Incorrect Sign Conventions: Consistent application of sign conventions is crucial. Confusing the sign conventions will lead to incorrect diagrams and inaccurate results.
Forgetting Support Reactions: Always start by calculating the support reactions accurately. Incorrect support reactions will propagate errors throughout the entire analysis.
Ignoring Distributed Loads: Remember to account for the distributed load's total force and its location when calculating shear force and bending moment. The equivalent point load is located at the centroid of the distributed load.
Incorrectly Calculating Moments: Ensure that the moment is calculated about the correct point and that the distances are measured accurately.
Misinterpreting Diagrams: Understand what the SFD and BMD represent. The SFD shows the internal shear force, and the BMD shows the internal bending moment.
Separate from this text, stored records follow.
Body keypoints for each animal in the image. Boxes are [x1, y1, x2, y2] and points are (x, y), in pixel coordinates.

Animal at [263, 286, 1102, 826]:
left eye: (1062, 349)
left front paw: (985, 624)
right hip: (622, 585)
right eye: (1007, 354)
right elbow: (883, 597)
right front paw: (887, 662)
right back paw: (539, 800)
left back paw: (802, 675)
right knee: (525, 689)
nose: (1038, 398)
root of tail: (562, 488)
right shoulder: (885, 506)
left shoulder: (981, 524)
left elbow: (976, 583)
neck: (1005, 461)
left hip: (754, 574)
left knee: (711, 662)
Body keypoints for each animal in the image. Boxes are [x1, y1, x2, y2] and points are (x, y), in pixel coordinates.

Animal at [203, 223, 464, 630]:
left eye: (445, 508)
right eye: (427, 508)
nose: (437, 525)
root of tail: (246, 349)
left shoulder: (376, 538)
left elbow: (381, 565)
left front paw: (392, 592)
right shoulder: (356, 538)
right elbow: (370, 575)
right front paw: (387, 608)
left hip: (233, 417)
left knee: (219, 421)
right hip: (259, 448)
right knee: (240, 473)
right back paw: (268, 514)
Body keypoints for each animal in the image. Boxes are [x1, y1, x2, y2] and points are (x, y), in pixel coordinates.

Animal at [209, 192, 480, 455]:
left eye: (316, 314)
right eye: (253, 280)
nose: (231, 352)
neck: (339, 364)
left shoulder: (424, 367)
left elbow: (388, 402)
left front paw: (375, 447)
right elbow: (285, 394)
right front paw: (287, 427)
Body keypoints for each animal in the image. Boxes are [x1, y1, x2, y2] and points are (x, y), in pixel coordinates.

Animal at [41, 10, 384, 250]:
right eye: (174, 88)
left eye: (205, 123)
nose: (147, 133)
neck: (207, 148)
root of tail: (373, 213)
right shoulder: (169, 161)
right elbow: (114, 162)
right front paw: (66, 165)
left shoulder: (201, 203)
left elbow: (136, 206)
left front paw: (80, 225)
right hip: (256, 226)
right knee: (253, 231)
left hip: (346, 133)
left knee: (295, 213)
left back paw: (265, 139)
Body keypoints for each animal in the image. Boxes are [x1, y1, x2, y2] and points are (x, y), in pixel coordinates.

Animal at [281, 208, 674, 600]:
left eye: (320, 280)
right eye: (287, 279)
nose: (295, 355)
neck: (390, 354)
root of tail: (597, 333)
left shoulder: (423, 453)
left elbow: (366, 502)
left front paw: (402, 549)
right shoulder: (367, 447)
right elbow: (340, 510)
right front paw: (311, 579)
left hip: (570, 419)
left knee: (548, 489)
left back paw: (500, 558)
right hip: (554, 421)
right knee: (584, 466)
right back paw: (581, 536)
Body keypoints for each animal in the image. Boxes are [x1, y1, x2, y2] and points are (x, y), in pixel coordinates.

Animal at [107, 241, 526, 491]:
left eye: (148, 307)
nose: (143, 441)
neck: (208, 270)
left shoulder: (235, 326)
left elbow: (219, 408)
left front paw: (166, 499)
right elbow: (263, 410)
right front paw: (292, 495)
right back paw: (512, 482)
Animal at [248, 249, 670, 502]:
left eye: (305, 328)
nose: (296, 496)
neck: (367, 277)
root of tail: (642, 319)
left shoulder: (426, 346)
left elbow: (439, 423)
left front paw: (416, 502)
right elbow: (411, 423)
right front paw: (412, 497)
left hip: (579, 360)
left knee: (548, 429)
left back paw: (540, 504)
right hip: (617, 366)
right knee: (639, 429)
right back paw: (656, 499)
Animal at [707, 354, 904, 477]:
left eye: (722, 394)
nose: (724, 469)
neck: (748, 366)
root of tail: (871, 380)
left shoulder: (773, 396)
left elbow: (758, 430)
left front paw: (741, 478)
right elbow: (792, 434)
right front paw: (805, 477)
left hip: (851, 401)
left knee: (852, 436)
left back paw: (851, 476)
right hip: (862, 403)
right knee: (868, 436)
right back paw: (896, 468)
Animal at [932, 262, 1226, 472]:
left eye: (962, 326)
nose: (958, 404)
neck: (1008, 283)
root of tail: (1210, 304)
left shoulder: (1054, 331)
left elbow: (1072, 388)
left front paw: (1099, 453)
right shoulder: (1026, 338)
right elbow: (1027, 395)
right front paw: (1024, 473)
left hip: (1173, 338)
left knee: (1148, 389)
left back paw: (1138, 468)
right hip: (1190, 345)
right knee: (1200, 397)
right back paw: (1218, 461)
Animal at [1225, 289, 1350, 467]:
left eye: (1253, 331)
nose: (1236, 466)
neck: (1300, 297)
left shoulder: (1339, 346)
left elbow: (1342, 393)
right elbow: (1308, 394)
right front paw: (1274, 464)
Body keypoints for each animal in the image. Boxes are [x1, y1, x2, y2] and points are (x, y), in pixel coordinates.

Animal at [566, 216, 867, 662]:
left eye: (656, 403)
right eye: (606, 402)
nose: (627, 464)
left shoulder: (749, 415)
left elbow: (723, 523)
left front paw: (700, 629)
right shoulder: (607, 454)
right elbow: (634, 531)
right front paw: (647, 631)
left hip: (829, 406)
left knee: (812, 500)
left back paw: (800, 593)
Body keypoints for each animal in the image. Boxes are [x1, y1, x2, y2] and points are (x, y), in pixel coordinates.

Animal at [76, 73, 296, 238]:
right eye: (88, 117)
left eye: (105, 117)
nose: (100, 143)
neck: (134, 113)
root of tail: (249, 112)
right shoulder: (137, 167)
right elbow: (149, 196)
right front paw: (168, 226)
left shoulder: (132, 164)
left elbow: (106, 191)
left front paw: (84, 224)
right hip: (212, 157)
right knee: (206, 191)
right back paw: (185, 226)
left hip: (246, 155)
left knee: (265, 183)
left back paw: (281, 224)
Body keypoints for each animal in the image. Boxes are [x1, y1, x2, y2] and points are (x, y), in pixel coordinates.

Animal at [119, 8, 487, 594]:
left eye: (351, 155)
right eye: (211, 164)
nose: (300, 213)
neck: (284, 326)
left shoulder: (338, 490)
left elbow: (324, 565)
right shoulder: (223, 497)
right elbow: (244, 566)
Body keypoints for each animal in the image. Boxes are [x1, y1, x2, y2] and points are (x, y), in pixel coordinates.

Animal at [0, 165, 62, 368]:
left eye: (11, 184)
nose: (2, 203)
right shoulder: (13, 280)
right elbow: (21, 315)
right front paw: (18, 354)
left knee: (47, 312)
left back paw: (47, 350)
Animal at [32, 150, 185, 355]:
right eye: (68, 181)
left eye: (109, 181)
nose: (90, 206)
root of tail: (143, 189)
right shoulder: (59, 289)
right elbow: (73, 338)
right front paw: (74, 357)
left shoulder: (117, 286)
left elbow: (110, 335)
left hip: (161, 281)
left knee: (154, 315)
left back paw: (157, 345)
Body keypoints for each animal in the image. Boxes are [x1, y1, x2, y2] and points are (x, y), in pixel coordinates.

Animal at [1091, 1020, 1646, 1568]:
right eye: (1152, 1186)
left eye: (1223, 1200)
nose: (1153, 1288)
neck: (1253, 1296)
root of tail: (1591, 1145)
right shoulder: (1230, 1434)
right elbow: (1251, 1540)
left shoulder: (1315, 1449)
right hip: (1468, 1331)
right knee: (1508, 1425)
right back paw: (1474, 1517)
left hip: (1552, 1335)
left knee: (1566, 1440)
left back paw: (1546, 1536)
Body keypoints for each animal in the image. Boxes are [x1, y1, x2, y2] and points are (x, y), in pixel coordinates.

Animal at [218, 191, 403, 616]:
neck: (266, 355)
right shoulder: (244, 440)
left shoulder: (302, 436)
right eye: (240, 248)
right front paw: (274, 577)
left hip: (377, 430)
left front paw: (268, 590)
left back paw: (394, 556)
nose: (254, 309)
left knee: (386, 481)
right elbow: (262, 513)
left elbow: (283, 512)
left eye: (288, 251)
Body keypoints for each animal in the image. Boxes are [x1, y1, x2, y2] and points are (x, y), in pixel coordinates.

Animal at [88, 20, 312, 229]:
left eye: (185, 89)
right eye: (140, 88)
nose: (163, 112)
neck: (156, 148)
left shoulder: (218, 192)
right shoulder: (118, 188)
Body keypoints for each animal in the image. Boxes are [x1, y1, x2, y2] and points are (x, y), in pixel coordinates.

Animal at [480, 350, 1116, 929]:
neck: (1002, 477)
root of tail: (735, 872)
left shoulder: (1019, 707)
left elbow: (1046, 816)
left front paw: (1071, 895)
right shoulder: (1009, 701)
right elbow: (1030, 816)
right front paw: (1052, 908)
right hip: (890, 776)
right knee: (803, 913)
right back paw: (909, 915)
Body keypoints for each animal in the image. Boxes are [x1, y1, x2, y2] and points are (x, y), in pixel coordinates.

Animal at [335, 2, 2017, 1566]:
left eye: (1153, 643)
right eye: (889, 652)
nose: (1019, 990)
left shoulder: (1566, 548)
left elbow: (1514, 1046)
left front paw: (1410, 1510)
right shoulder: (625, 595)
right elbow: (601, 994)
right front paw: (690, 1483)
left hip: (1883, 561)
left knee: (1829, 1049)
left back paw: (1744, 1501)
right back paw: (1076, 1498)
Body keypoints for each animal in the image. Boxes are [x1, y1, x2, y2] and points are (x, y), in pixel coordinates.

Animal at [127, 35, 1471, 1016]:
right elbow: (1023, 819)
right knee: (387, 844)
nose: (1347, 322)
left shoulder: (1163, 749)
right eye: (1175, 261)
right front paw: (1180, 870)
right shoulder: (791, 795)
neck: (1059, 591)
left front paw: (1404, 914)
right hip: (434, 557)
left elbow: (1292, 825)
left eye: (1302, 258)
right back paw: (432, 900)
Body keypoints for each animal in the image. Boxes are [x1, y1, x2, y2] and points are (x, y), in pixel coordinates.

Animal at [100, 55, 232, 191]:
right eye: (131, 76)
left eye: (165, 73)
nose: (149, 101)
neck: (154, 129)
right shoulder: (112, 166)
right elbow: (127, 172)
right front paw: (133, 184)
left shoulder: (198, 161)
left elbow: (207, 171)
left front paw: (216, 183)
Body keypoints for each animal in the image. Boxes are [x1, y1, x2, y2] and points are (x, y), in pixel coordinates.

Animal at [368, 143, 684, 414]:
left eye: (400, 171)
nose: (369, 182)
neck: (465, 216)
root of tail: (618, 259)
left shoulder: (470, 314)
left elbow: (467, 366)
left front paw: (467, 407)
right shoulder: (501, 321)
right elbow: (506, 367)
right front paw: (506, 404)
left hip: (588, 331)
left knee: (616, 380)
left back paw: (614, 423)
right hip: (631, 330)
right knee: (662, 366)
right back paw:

Don't confuse them with external loads.
Oversimplifying Assumptions: Be aware of the assumptions made in the analysis, such as the beam being perfectly straight, the material being linearly elastic, and the supports being perfectly rigid.

Conclusion

Shear force and bending moment are essential concepts in structural mechanics that provide valuable insights into the internal forces and moments within beams and other structural elements. Understanding how to calculate shear force and bending moment and how to draw the corresponding diagrams is crucial for designing safe, efficient, and durable structures. By carefully considering the applied loads, support conditions, and material properties, engineers can accurately predict the behavior of structures and ensure their structural integrity. The examples provided illustrate the application of these concepts in various scenarios, highlighting the importance of consistent sign conventions, accurate calculations, and a thorough understanding of the underlying principles. Mastering these concepts is a fundamental step towards becoming a proficient structural engineer.